■ **TEXTAUSZUG**:
============

Filmmusik für Zuhause

Schon in der Stummfilmzeit wurden Songs auf Schallplatte (bzw. Schellack) herausgebracht, um die Vermarktung eines Films zu begleiten und beiden Produkten die Möglichkeit zu geben, einander zu bewerben. Doch das waren Aufnahmen, die unabhängig von der Filmproduktion entstanden und von beliebten Unterhaltungsorchestern interpretiert wurden. Richtiggehende Soundtracks auf Tonträger kamen erst in den 50er Jahren allmählich in Mode. Neben Filmmusicals waren es vor allem Western und Komödien, bei denen man auf ein audiophiles Publikum spekulierte. Der damalige Stand der Technik erlaubte Langspielplatten nur eine Spielzeit von maximal 40 Minuten*, und die Musik wurde nicht nur auf diese Länge gebracht, sondern auch umarrangiert; üblich waren insgesamt zwölf Tracks in gut anhörbarer Bearbeitung. Henry Mancini, der in den 60er Jahren Karriere machte und mit seinem Easy-Listening-Idiom die Filmmusik insgesamt prägte, schrieb seine Soundtracks für das reine Hörerlebnis besonders intensiv um. Der Verkaufserfolg sollte ihm recht geben (aber ich als jugendlicher Sammler habe mich über diese Abweichungen regelmäßig geärgert). Wenn sinfonische Filmmusik auf Schallplatte herausgebracht wurde – das Prestigeprojekt „Ben Hur“ (1959) ist ein schönes Beispiel – folgte sie weitgehend dem illustrierenden Undersoring des Films, aber das war zunächst die Ausnahme.

============

■ **ANWEISUNGEN**: Wie viele Tracks hatten Soundtrack-Langspielplatten laut dem Text über Filmmusik auf Tonträgern üblicherweise? Die nachstehenden Zeilen werden hierfür nicht gebraucht.

■ **DATENAUSZÜGE**:

============

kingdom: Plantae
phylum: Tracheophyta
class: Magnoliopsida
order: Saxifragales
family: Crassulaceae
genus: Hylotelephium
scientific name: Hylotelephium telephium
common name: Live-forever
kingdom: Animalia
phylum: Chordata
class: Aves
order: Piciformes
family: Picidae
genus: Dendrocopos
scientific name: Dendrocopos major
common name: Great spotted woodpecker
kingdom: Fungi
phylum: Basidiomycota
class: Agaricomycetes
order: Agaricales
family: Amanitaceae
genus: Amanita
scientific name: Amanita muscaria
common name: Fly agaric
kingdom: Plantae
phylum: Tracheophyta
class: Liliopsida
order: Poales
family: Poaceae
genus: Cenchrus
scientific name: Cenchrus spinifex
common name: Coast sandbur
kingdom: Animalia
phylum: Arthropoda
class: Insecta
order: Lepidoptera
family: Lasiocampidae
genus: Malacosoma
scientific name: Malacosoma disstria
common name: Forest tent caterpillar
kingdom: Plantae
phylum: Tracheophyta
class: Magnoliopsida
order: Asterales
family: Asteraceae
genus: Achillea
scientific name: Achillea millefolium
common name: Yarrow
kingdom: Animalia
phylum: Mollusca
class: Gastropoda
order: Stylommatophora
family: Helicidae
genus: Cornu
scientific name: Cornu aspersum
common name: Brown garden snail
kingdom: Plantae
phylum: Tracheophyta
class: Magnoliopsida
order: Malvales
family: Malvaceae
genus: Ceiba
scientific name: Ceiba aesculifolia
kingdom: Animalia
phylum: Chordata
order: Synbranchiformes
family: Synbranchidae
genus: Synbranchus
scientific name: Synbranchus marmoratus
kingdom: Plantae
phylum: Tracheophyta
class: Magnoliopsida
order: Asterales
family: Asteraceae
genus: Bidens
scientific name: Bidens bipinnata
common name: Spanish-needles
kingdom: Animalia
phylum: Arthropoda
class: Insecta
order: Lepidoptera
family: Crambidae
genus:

============

■ **ERGEBNIS**: Üblich waren insgesamt zwölf Tracks in gut anhörbarer Bearbeitung.